Isto significa que o
Presidente da República tem o poder efectivo de nomear o
primeiro-ministro, não estando obrigado a aceitar qualquer coisa que
os partidos lhe levem como “solução de maioria” a Belém. Isso
mesmo já explicou, com cristalina clareza, o constitucionalista João
Pereira Coutinho. Cavaco Silva pode, por exemplo, colocar condições
a António Costa, nomeadamente a de ter acordos a sério, não apenas
um desconchavado arremedo de declarações conjuntas; pode exigir um
maior grau de comprometimento da extrema-esquerda, fazendo-a entrar
no governo ou colocando por escrito o seu compromisso com a aprovação
dos próximos Orçamentos, isto para já não falar de aceitarem por
escrito que, pelo menos durante a próxima legislatura, aceitam
respeitar o Tratado Orçamental. Na crise de 2013 Cavaco Silva disse
a Passos Coelho que não daria posse a um governo do PSD apoiado no
parlamento pelo PP – a coligação tinha de se traduzir não só na
existência de ministros do PP, como na presença do seu líder à
mesa do Conselho de Ministros. Porque há-de ser diferente agora?
A questão, para o
Presidente, não é apenas seguir ou não seguir o Parlamento, como
por aí se diz. A questão é saber se consegue ou não que os
partidos lhe apresentem uma solução com mais solidez, mesmo que à
esquerda, do que a actual pantomina. Isso atrasa o Orçamento de
2016? Por certo. Mas se em troca conseguir um compromisso que garanta
também a estabilidade em 2017, 2018 e 2019, o que ficamos a perder?

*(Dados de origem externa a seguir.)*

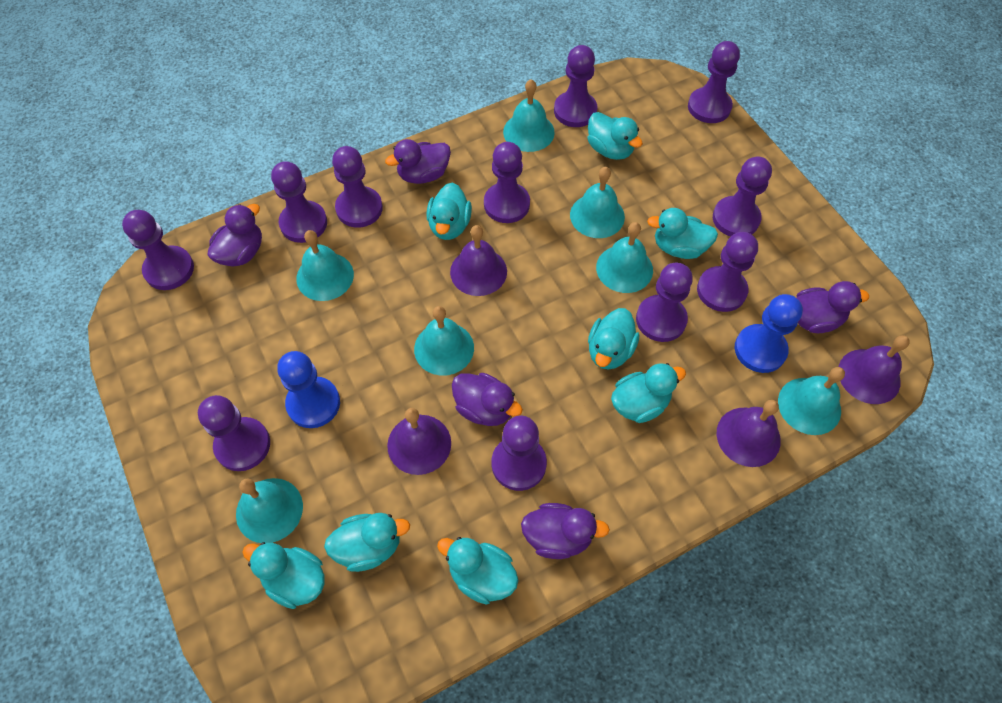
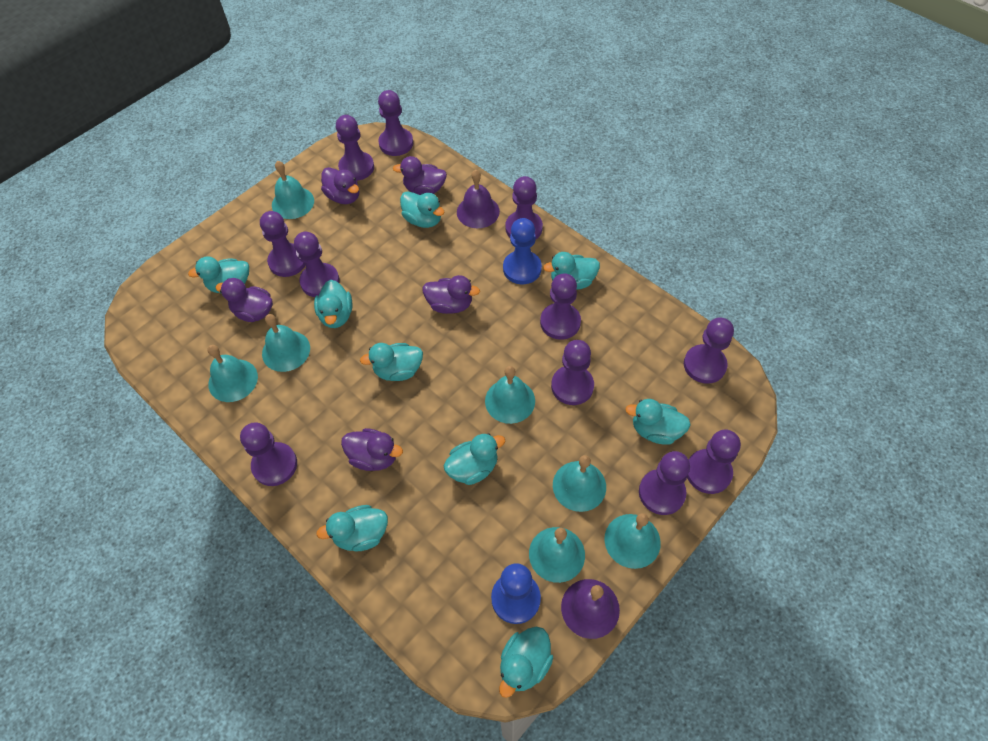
purple bell: 4 -> 2
turquoise duck: 8 -> 9

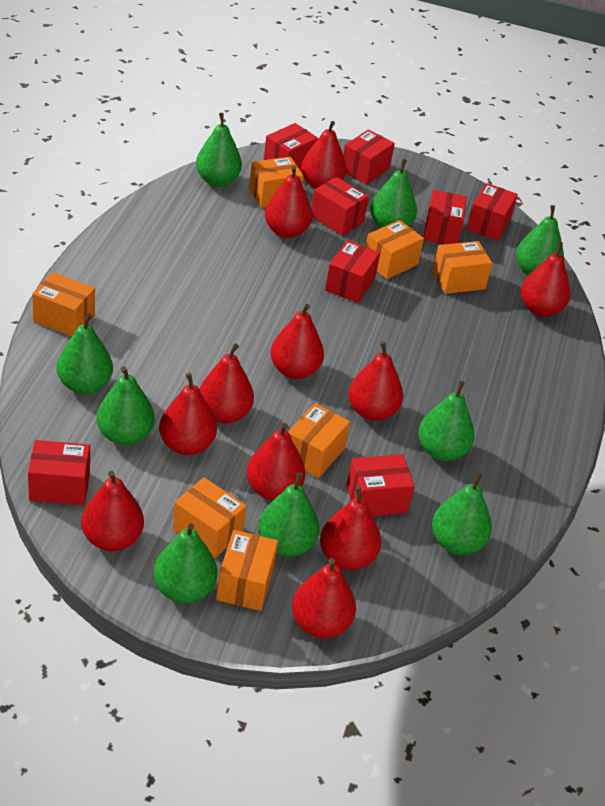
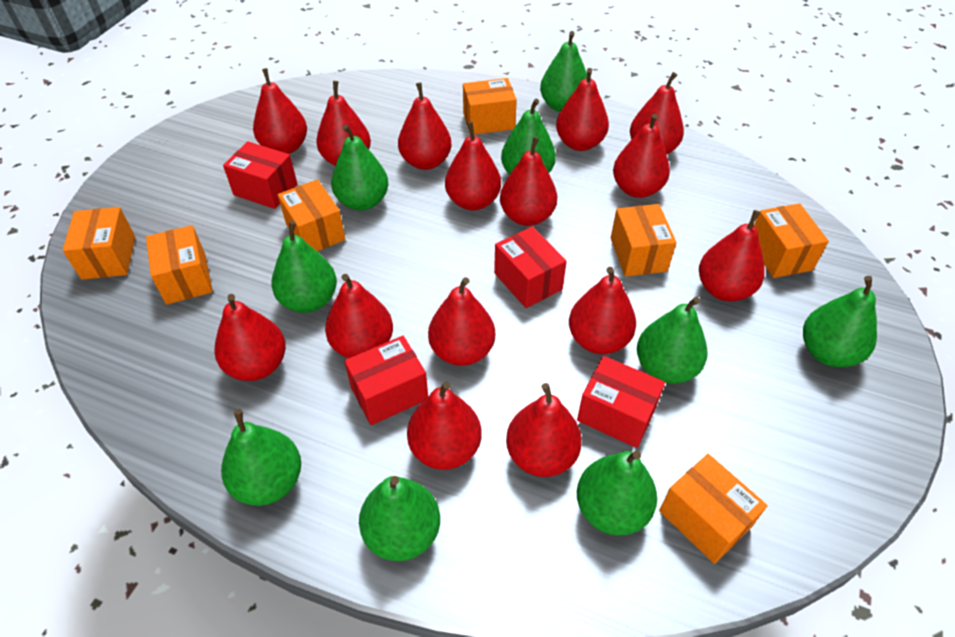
red box: 8 -> 4
red pear: 11 -> 15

Afinal de contas, o seu papel não é o de um mero notário.
Eu diria por isso
que o dever do Presidente é obter do PS e da extrema-esquerda as
garantias que estas ainda não deram, como se tornou pateticamente
evidente no momento da tripla-assinatura às escondidas. Podem o PS e
a extrema-esquerda dá-las? É que se não as derem é absolutamente
legítimo considerar que a única coisa que as une é a tal
“coligação negativa” cuja missão – derrubar o governo PSD/PP
– até já foi alcançada.
Ora só pode ser o
facto de o Presidente ter este poder – um poder que limita e
equilibra o de Costa e o da sua conglomeração de ódios e
recalcamentos – que faz com que o líder do PS esteja tão nervoso
e impaciente. Ele sabe que não tem um acordo sério com a
extrema-esquerda, e também sabe que nada mais arrancará do PCP. Tem
por isso de tentar subverter a letra e o espírito da Constituição,
transferindo na prática da Presidência da República para o
Parlamento o poder efectivo de nomear o primeiro-ministro.
É também por isso
que não surpreende o ódio e o veneno que mesmo deputados
socialistas com responsabilidades já vertem para as redes sociais. O
PS, que se julgou eternamente dono da Presidência da República (“a
maioria do povo português é de esquerda”, sempre garantiu Mário
Soares), nunca suportou que Cavaco Silva aí tivesse chegado por duas
vezes. Agora que é aí que se encontra a derradeira barreira a uma
manobra que subverte todas as tradições do regime, o PS já não
consegue disfarçar não apenas a sua ansiedade, mas um discurso de
um radicalismo que já ultrapassou todos os limites (“gangster?”,
“múmia?”).
Os pais da nossa
Constituição não desenharam um regime puramente parlamentar porque
não queriam repetir os erros e a experiência da I República. Ao
pretender parlamentarizar ainda mais o regime, rompendo um dos seus
equilíbrios e um dos seus mecanismos de checks and balances, o PS
leva-nos de regresso precisamente a essa I República. Ao mesmo
tempo, ao ressuscitar um tipo de linguagem extremista, cheia de ódio
e recriminações, tal como ao adoptar uma política que começa por
escolher os inimigos a abater e por cavar trincheiras que o separem
dos outros partidos democráticos, o PS o que está a fazer é a
levar-nos também de regresso ao ambiente político da I República.
Um dia ainda vamos confundir António Costa com Afonso Costa.